親和動機是指人們害怕孤獨或深感力量單薄,希望與他人在一起的愿望。對于可愛和弱小會引起親近和保護的愿望。這類網絡流行語的使用,會引起對方的好印象,增加交流中的好感。這類“賣萌”的流行語,無形當中利用了人際間的親和動機,拉近社交距離,使溝通更順暢。但也要注意適度,雖然網絡流行語會產生親和感,但不是任何場合、任何關系都可隨意使用。需合理地評估關系及事件重要性,否則會起到反效果,反而會帶來幼稚、討厭的感覺。
防御機制
防御機制是精神分析學派術語,表示個人在精神、情緒受干擾時用來避開干擾,保持心理平衡的一種心理機制。最早由弗洛伊德提出,通常是在無意識狀態下使用的。簡單來說,某件事情或某個場景讓你覺得心里不舒服,而人類的本能是傾向于讓自己舒服,于是本能地會產生一些小辦法,讓你覺得舒服。這些小辦法的形成是在無意識當中運作的,就是你可能自己還沒覺察到,它已經幫你從不舒服轉換到舒服了。
這樣的心理防御機制在網絡流行語中很常見。比如:“屌絲”,本來是源于某地方言,說明一個人矮、窮、丑、胖。“屌絲”不是有志青年,更不是精英。但網絡上越來越多人喜歡用屌絲來形容自己,甚至有了“屌絲逆襲”,“屌絲男士”等等。用自嘲的方式主動認領了有一定貶義或負面的形容,在別人沒有貶損自己之前,自己先自我解嘲,幽默一下,反而讓這些所謂的貶低,不能很嚴肅很正式地發聲。這便是潛意識當中的防御機制在起作用。因為被別人很認真地進行負面評價,一定會帶來不舒服的內心體驗,覺得自尊受傷、沒面子,甚至被瞧不起等等,為了避免這些體驗,自己先幽默一把,讓這件事情變得不那么正經,自然那些負面的評價也帶上了玩笑的意味,不會太當真。當下流行的“單身狗”,“傻白甜”都具有類似的作用。并且有共性的一類人對這些稱謂的自嘲,一旦能成為流行語,就具有了群體性,在共同潛意識的防御下帶來一定的歸屬感。
自我的模糊表達
前陣子的網絡流行語中,“嚇死寶寶了”、“寶寶不開心”、“臣妾做不到啊”不僅使用頻繁,而且歷久不衰,一直高居流行語榜首??梢钥吹竭@些流行語中,都用了其他模糊詞匯來替代主語“我”。比如,突然打雷下雨,本來是我很害怕,可是表述卻是:嚇死寶寶了。假期取消了,本來是我生氣,卻說:寶寶不開心。

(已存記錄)
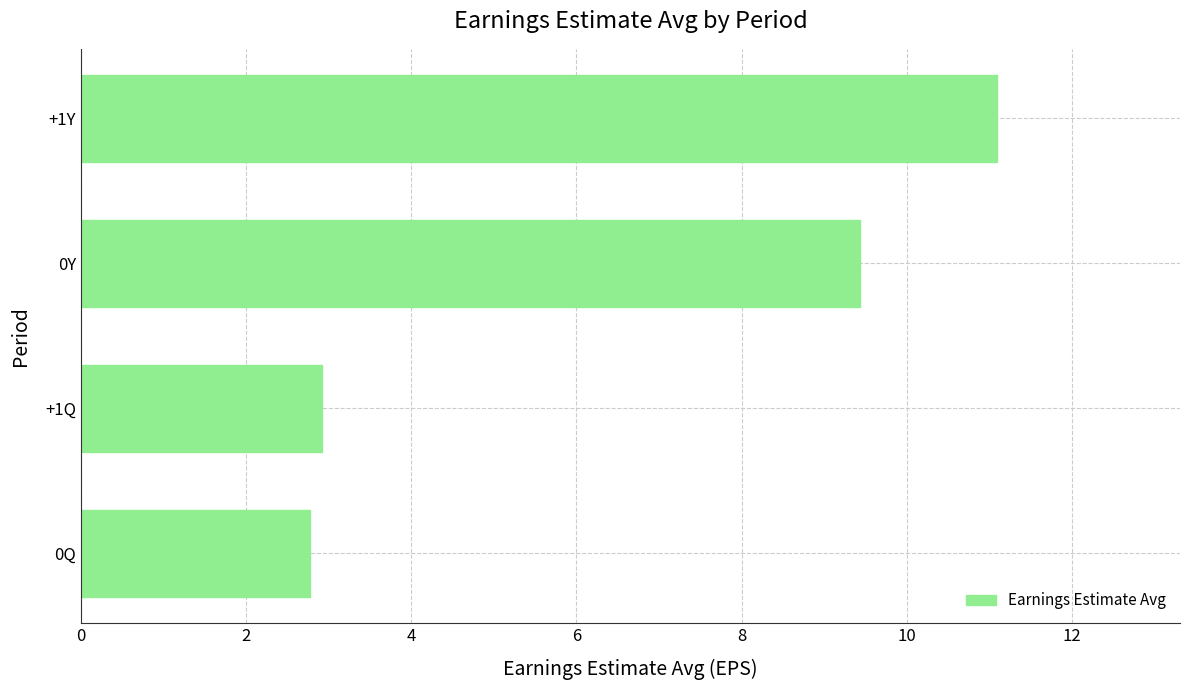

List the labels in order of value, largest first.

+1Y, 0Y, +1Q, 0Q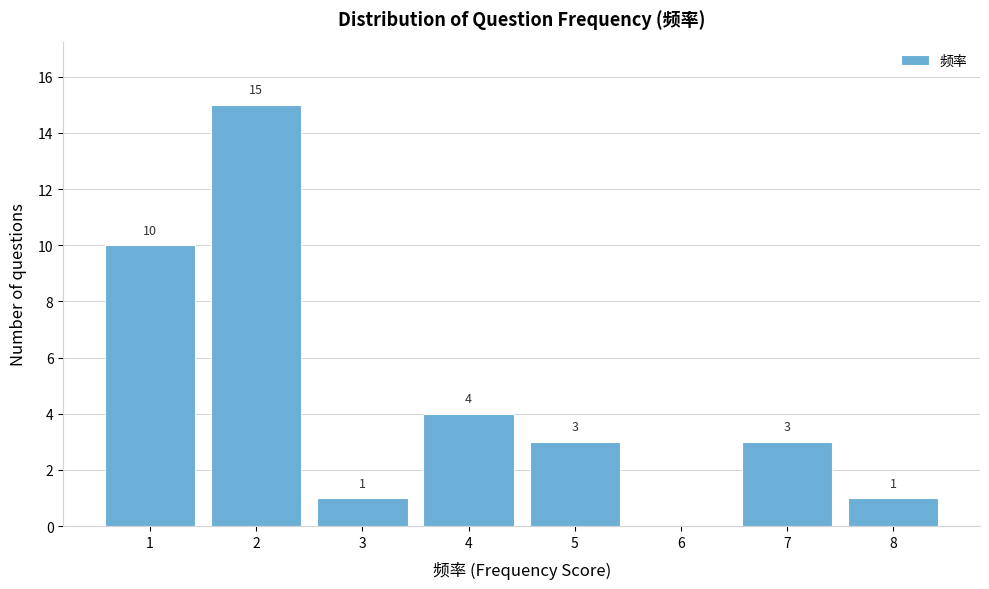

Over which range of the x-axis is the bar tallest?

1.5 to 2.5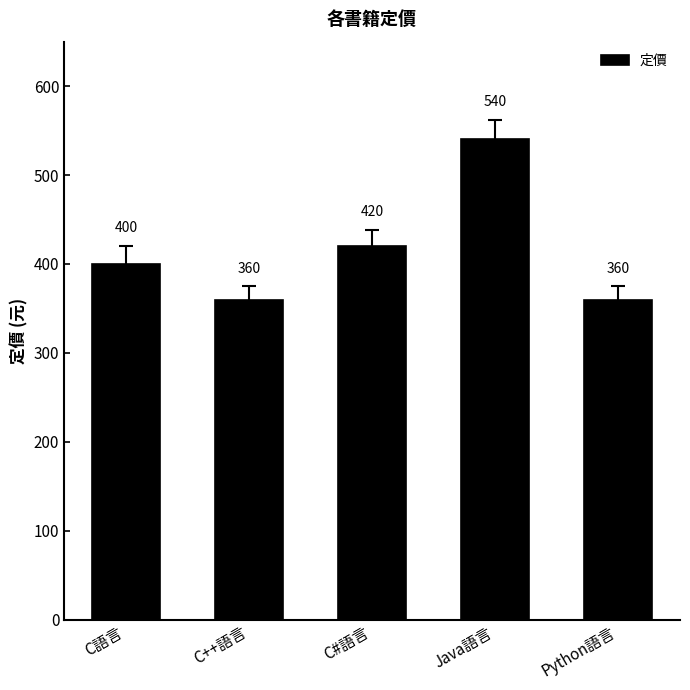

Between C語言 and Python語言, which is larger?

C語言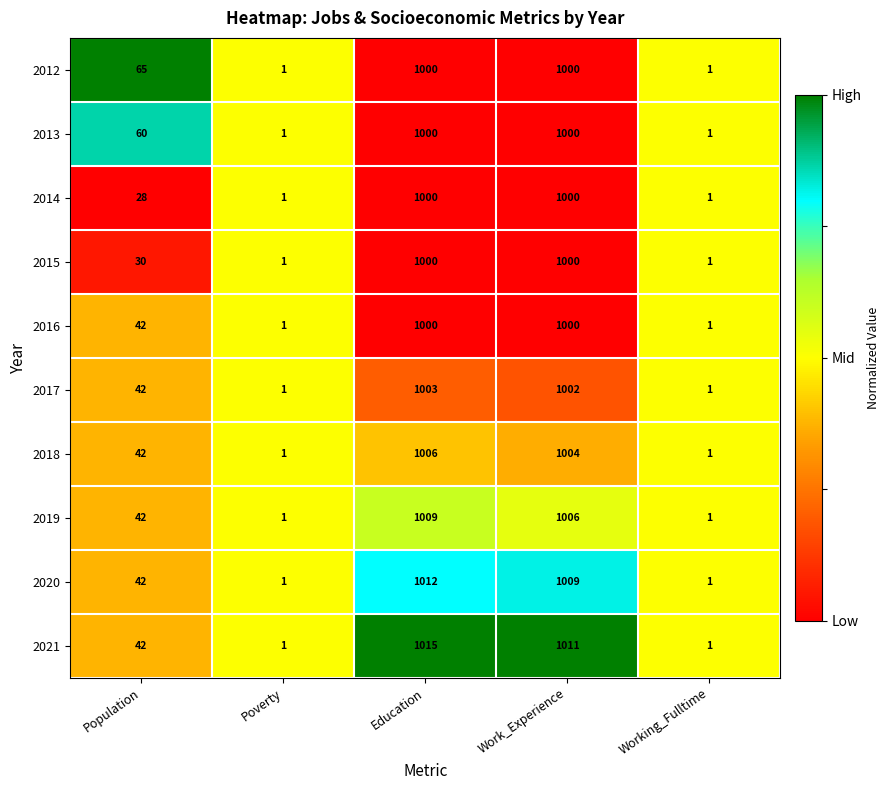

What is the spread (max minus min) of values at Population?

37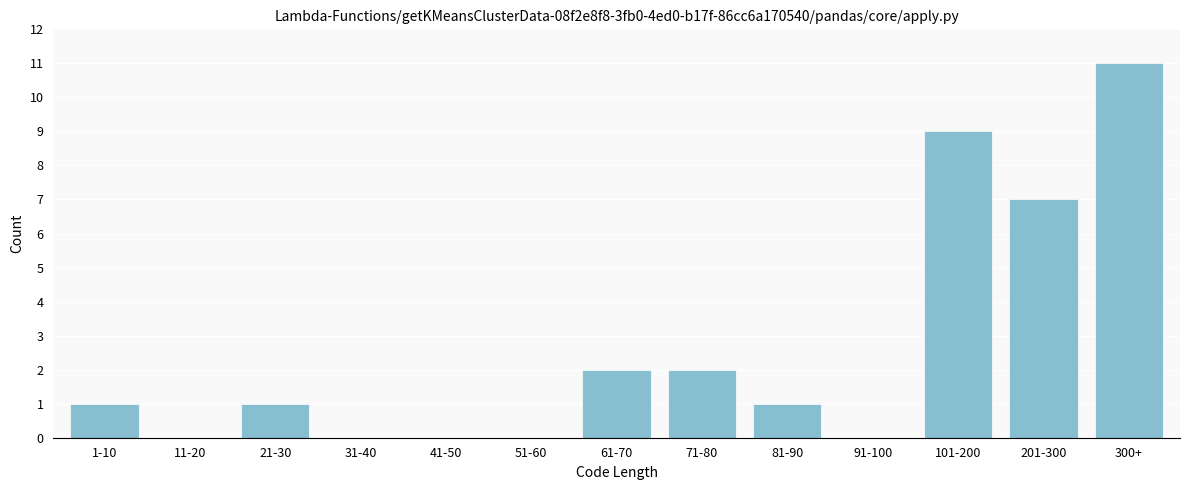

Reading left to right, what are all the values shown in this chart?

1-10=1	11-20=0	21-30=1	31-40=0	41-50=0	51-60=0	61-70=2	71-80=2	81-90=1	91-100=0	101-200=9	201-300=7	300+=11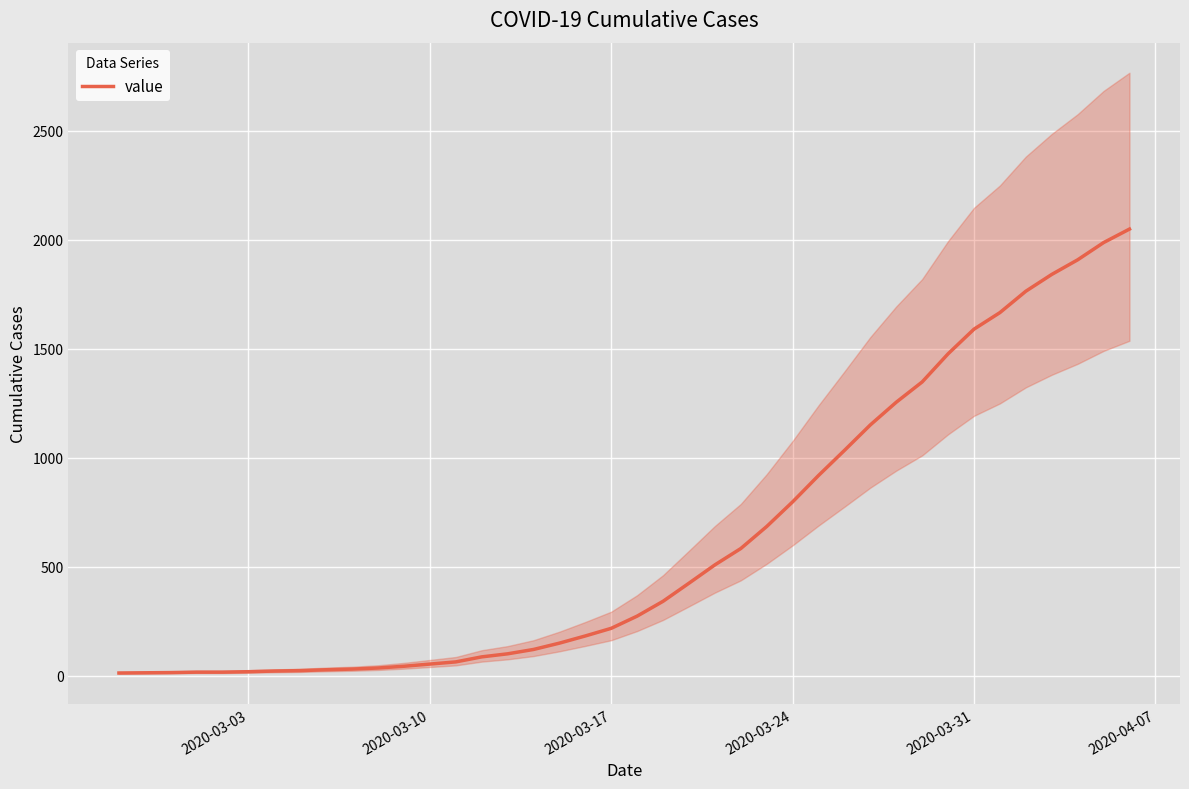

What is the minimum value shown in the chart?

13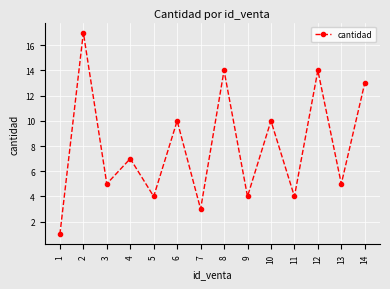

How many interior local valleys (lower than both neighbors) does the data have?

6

» **任務說明**: 你能從這篇談網絡流行語背後心理的文章停下的地方接著續寫下去嗎？

» **你的回答**:
在心理學中,“我”是一個非常重要和復雜的概念。經典的精神分析理論認為:“我”是一個整體,包括“本我”、“自我”、“超我”三個部分。本我是人格結構中最原始的部分,是人類的基本需求,包括饑、渴、性等。本我需求產生時,需要立即滿足。支配本我的是快樂原則;超我是人格結構中居于管制地位的部分,成分是社會道德規范、個體的良心、自我理想等。超我是人格結構中的道德部分,支配超我的是完美原則;由本我產生的各種需求,因為受到超我的限制,不能在現實中立即滿足,需要在現實中學習如何滿足需求。最終的現實狀態就是自我。因此,自我是介于本我和超我之間,支配自我的是現實原則。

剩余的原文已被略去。